━━━ DATA LISTING ━━━
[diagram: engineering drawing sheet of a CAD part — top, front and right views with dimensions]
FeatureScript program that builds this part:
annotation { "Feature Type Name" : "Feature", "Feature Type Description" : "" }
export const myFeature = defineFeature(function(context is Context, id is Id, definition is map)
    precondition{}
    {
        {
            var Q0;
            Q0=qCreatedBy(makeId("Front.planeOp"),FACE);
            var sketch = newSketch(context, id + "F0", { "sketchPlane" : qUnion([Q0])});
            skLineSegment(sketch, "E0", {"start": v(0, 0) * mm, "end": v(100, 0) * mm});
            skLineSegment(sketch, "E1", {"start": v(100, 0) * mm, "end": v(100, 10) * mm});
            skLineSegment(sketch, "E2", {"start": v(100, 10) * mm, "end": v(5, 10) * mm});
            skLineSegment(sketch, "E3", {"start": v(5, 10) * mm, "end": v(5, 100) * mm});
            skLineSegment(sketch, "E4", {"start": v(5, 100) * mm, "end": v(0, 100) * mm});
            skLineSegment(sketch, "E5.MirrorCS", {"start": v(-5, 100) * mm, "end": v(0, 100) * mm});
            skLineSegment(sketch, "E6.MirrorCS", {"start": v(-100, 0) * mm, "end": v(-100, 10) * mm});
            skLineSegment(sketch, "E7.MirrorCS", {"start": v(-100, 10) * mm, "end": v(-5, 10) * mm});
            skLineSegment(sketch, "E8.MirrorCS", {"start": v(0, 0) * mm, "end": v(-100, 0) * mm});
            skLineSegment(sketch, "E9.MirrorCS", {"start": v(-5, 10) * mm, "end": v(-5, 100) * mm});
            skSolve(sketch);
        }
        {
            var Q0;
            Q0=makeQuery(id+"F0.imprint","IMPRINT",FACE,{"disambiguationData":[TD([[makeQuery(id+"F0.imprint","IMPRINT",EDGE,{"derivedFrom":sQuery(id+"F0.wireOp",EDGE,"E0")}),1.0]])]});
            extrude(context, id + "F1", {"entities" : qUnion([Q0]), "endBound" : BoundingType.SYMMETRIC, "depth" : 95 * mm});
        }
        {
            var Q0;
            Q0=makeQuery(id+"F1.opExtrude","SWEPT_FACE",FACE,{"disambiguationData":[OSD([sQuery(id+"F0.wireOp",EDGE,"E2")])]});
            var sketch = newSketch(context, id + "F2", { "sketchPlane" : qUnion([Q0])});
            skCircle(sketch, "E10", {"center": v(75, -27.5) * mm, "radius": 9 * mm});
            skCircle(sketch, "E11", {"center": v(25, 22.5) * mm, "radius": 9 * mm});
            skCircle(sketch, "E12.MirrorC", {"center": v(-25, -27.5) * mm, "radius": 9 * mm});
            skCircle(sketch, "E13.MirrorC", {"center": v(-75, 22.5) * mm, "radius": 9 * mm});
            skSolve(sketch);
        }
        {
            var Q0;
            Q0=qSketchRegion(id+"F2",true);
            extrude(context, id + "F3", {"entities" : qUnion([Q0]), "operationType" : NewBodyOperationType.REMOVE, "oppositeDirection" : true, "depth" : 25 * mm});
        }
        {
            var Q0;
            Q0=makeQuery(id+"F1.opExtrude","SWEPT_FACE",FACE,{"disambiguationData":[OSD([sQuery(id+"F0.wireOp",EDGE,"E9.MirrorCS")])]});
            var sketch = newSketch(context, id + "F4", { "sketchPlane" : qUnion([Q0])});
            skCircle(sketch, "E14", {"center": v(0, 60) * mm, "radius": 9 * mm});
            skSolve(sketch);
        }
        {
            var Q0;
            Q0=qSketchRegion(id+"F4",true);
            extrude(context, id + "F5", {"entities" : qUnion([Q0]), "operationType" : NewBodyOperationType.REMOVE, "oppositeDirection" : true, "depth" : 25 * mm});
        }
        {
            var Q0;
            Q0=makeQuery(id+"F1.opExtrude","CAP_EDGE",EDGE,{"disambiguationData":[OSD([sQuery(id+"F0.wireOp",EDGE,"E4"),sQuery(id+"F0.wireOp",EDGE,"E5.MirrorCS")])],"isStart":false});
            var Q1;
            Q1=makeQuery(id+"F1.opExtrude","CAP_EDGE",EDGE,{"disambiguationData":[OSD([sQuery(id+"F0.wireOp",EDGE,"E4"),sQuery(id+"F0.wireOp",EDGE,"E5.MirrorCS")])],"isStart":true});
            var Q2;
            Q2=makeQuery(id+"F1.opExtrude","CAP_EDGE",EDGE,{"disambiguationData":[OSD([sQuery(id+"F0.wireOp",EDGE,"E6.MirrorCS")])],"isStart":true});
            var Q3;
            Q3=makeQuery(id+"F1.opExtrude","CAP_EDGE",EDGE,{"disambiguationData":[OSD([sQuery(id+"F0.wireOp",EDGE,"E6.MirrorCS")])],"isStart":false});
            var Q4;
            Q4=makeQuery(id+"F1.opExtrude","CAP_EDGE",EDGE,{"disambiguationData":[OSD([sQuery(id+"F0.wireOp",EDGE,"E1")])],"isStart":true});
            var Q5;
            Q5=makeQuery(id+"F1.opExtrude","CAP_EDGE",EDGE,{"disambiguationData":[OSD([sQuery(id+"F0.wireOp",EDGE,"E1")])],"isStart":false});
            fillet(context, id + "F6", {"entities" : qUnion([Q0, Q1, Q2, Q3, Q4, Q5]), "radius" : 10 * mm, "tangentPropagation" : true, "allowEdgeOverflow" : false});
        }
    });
━━━
GOAL
Pull out every line of the data above that contains the string "qSketchRegion", matching case exactly.

SOLUTION FOR THIS PROBLEM
            Q0=qSketchRegion(id+"F2",true);
            Q0=qSketchRegion(id+"F4",true);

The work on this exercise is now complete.